**Your instructions**: Copy the items word for word, taking only the stretch from the line that contains "locality: Seward" through the end of the items.
──────────
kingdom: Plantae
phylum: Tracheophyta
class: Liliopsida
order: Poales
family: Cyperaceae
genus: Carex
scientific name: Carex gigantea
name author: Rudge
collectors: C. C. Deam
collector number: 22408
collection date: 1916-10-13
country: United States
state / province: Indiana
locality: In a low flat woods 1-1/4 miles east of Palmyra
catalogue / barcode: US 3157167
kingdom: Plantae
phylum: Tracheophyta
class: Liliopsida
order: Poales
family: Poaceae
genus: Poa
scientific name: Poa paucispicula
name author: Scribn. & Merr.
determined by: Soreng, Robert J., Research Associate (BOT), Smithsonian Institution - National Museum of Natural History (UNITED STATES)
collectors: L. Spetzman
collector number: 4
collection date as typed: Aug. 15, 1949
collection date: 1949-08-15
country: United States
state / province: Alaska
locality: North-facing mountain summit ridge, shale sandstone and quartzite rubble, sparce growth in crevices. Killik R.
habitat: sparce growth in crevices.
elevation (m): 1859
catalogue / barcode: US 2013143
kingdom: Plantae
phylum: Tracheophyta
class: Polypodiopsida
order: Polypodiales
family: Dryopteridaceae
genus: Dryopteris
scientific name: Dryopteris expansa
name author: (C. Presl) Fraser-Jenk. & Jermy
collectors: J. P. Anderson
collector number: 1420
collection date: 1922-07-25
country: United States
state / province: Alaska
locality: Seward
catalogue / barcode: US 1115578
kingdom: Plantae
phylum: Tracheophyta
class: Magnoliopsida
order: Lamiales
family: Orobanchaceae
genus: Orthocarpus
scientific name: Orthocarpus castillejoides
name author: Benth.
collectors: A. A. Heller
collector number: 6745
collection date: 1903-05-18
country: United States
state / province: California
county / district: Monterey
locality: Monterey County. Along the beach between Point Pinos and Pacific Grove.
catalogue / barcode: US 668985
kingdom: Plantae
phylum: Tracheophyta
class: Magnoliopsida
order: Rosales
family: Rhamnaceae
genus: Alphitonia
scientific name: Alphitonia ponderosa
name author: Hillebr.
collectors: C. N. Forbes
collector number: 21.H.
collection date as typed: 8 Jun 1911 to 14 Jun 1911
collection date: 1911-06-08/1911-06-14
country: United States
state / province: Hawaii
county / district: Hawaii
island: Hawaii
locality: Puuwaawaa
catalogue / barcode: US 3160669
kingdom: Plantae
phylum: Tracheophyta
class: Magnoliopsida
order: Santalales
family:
──────────
**Correct result**:
locality: Seward
catalogue / barcode: US 1115578
kingdom: Plantae
phylum: Tracheophyta
class: Magnoliopsida
order: Lamiales
family: Orobanchaceae
genus: Orthocarpus
scientific name: Orthocarpus castillejoides
name author: Benth.
collectors: A. A. Heller
collector number: 6745
collection date: 1903-05-18
country: United States
state / province: California
county / district: Monterey
locality: Monterey County. Along the beach between Point Pinos and Pacific Grove.
catalogue / barcode: US 668985
kingdom: Plantae
phylum: Tracheophyta
class: Magnoliopsida
order: Rosales
family: Rhamnaceae
genus: Alphitonia
scientific name: Alphitonia ponderosa
name author: Hillebr.
collectors: C. N. Forbes
collector number: 21.H.
collection date as typed: 8 Jun 1911 to 14 Jun 1911
collection date: 1911-06-08/1911-06-14
country: United States
state / province: Hawaii
county / district: Hawaii
island: Hawaii
locality: Puuwaawaa
catalogue / barcode: US 3160669
kingdom: Plantae
phylum: Tracheophyta
class: Magnoliopsida
order: Santalales
family:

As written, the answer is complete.